Strona:Gabryela Zapolska - Córka Tuśki (1907).djvu/161

Ta strona została przepisana.

Stanęła we drzwiach. Mundek zatrzymał się.
Nie wyrzekli nic.
Była to króciutka chwila.
Lecz Pita odczuła natychmiast, że nic się jej nie uda.
Mimo to mówi:
— Mundku!
— ?...
— Tarnawicz... Tarnawicz prosił, to jest kazał... żeby cię prosić... żeby cię błagać... żeby...
Ach, jak ciężko Picie mówić! Jakby w obcęgi wzięto jej szczęki. I myśli się tłoczą, kłębią... nie umie znaleźć słów, nie umie znaleźć zdań.
— Tarnawicz prosił — zaczyna znów — prosił, żebyś ty... nie spełnił tego, co masz spełnić!...
Oczy zakryła rękoma, oparła się o futrynę drzwi. Po za nią dogorywająca świeca rzuca drżące blaski i złoci jej włosy, jakby aureolą dookoła głowy.
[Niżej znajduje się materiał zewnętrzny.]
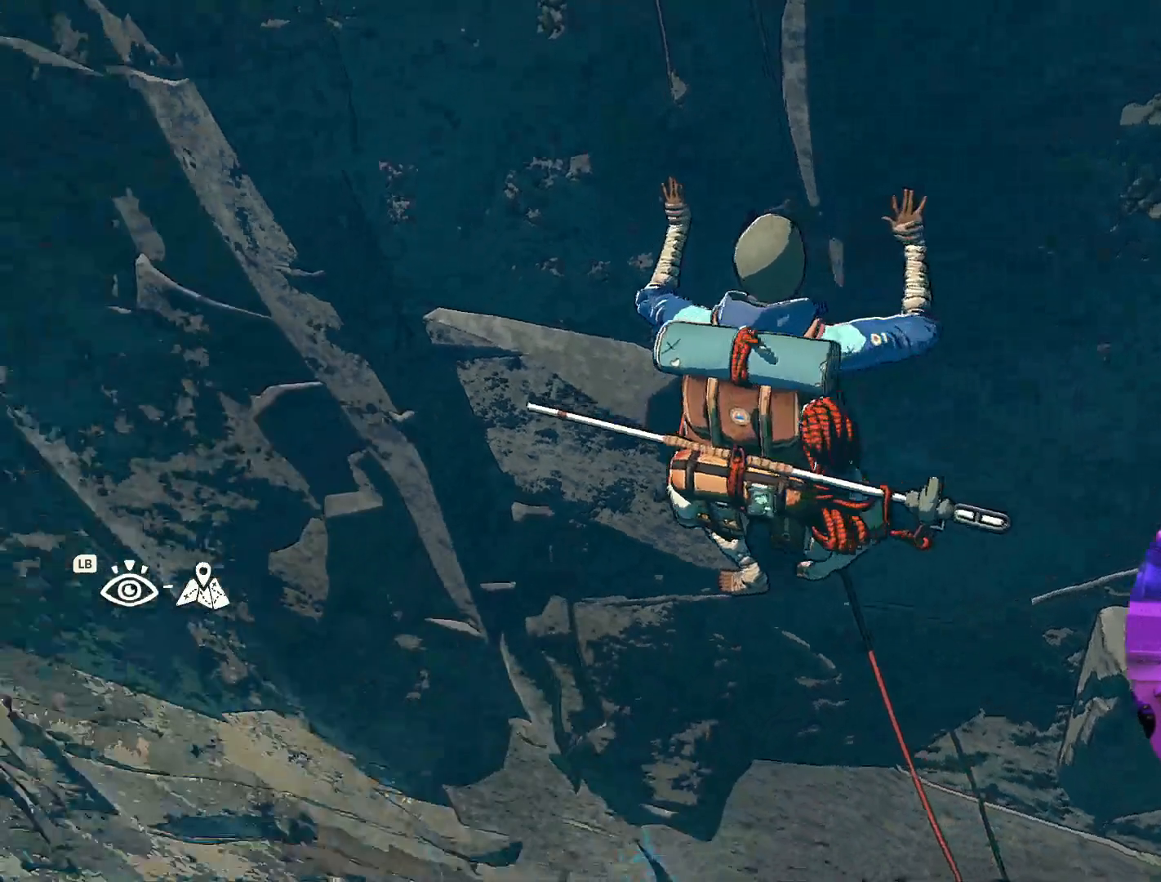
{"buttons": [], "left_stick": "center", "right_stick": "center", "events": [[83, "right_stick", "up-left"], [250, "right_stick", "center"]]}
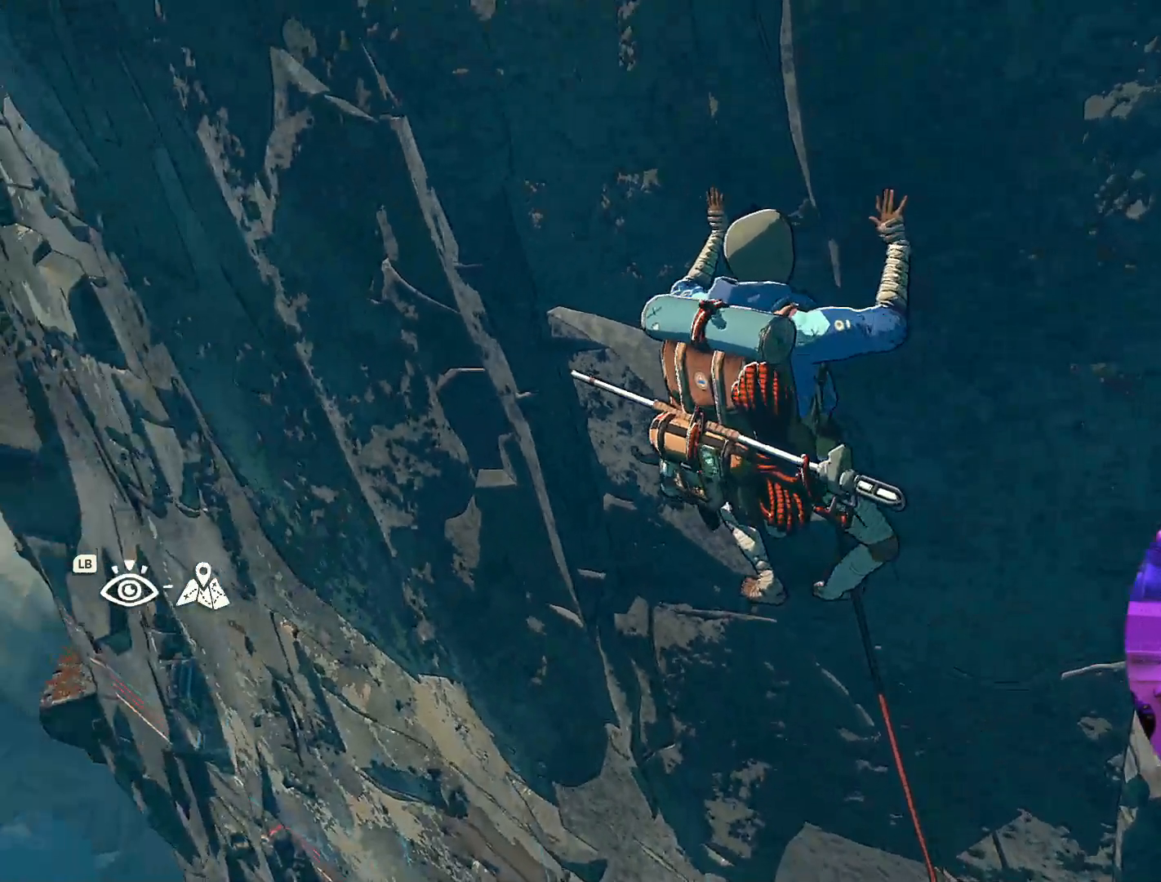
{"buttons": [], "left_stick": "center", "right_stick": "up", "events": [[50, "right_stick", "right"], [267, "right_stick", "up-right"], [500, "right_stick", "up"]]}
— Kazał prosić, Mundku, żeby to nieszczęście nie przyszło na nas, na nich, na wszystkich... Bo to ma się stać przez ciebie... a ty...
Nie może dalej dokończyć. Mimowolnym ruchem osuwa się na kolana:
— Ja cię tak proszę! ja cię tak proszę!
Chętnie czołgałaby się do jego nóg, za ręce pochwyciła, ale nie śmie.
On tam stoi oparty o te drzwi, po za któremi jest to „straszne,“ oświetlony wązkiem pasmem konającego światła. Marmurowo blady, zdecydowany, z ustami zaciśniętemi, z oczyma głęboko wpadłemi w orbity.
— Mundku!...
Picie głos zamiera. Wyciągnęła rączki, z ramion jej zesunął się pled. Drobna, biała, chuda. Tylko te włosy, te złoto-srebrne włosy!...
— Mundku!
Lecz on nagle rozkazującym ruchem nakazuje jej milczenie.